One way to prevent applying too much fertilizer is a soil test, which can determine how much, if any, nutrients are needed. However, soil tests can be costly, so it might seem it’s cheaper to buy and apply more fertilizer than it is to test the soil to see if it needs the additional fertilizer, Watters said.
Cost can also be a barrier for farmers in buying new equipment, such as a tillage tool or other machinery that would help them apply and incorporate fertilizer into the ground rather than leave it at the surface.
But as old equipment needs to be replaced, farmers more and more are thinking about buying the upgraded equipment with more precise ways to apply fertilizer, Watters said.
A lot more than fertilizer application determines how extensive the algal blooms become in Lake Erie. Warmer weather leads to warmer water temperatures, which spur the growth of algal blooms. Heavy rainfall means more opportunities for fertilizer running off fields and downstream. Also, the wind directions affect the location of blooms and their toxins.

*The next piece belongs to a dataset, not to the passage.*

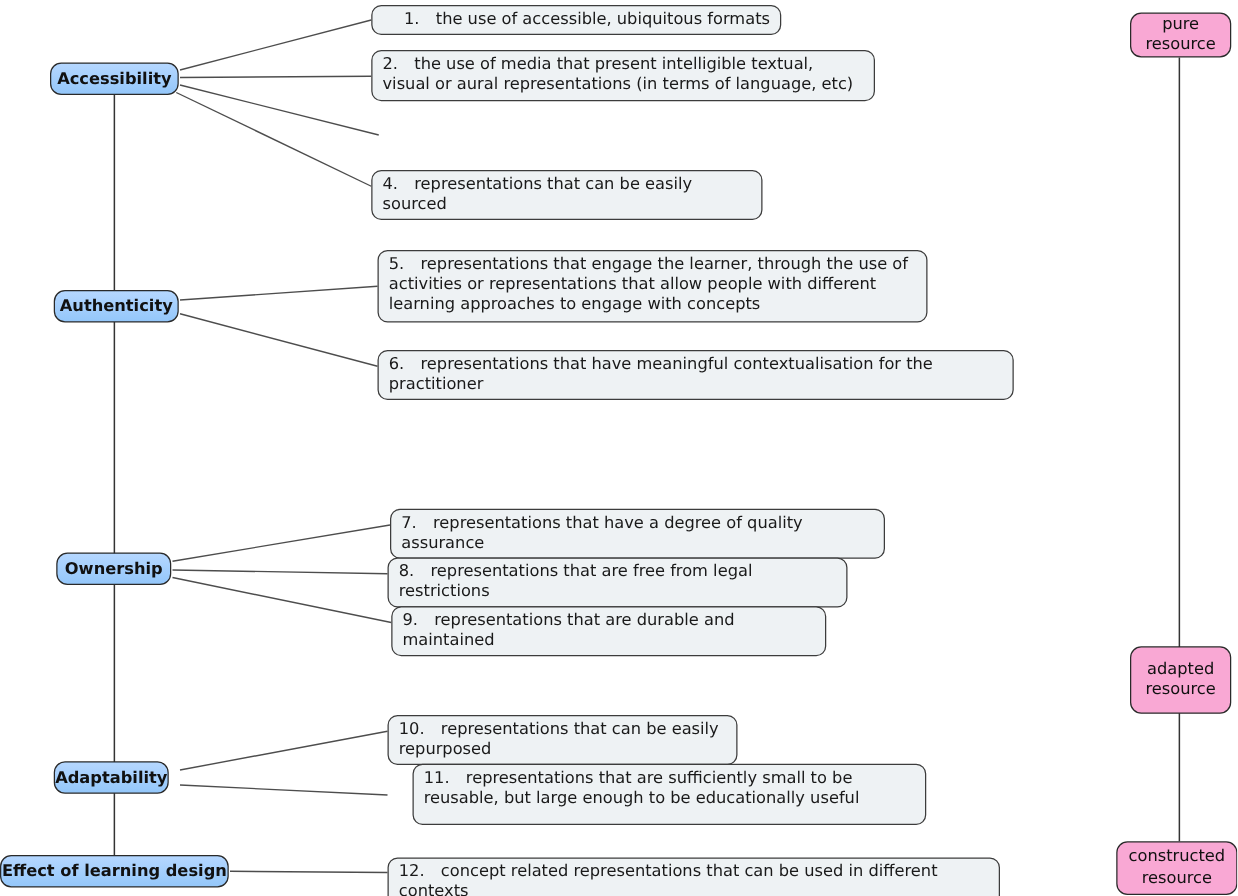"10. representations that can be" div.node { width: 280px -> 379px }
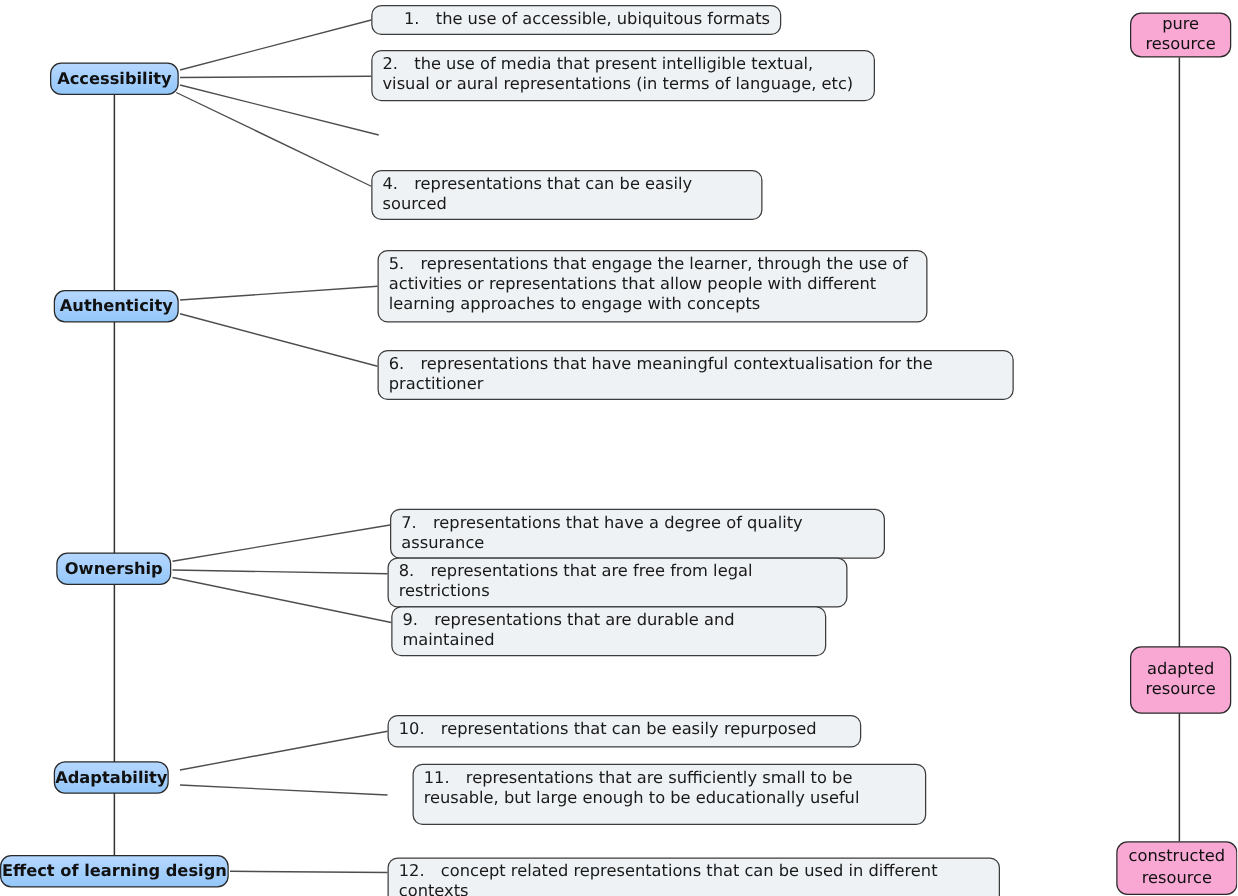"Adaptability" div.node { width: 92px -> 100px }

With so many factors affecting the water quality of Lake Erie, it’s impossible to put a time frame on when changes in farmers’ fertilizer practices will bring down the level of the lake’s algal blooms, LaBarge said.
“It’s complicated trying to understand how improving the water leaving a 50-acre field within the Lake Erie watershed translates to better quality in the lake," he said.
However, LaBarge pointed out that applying fertilizer in ways that keep it on a given field has been shown to lead to better water quality in the lake.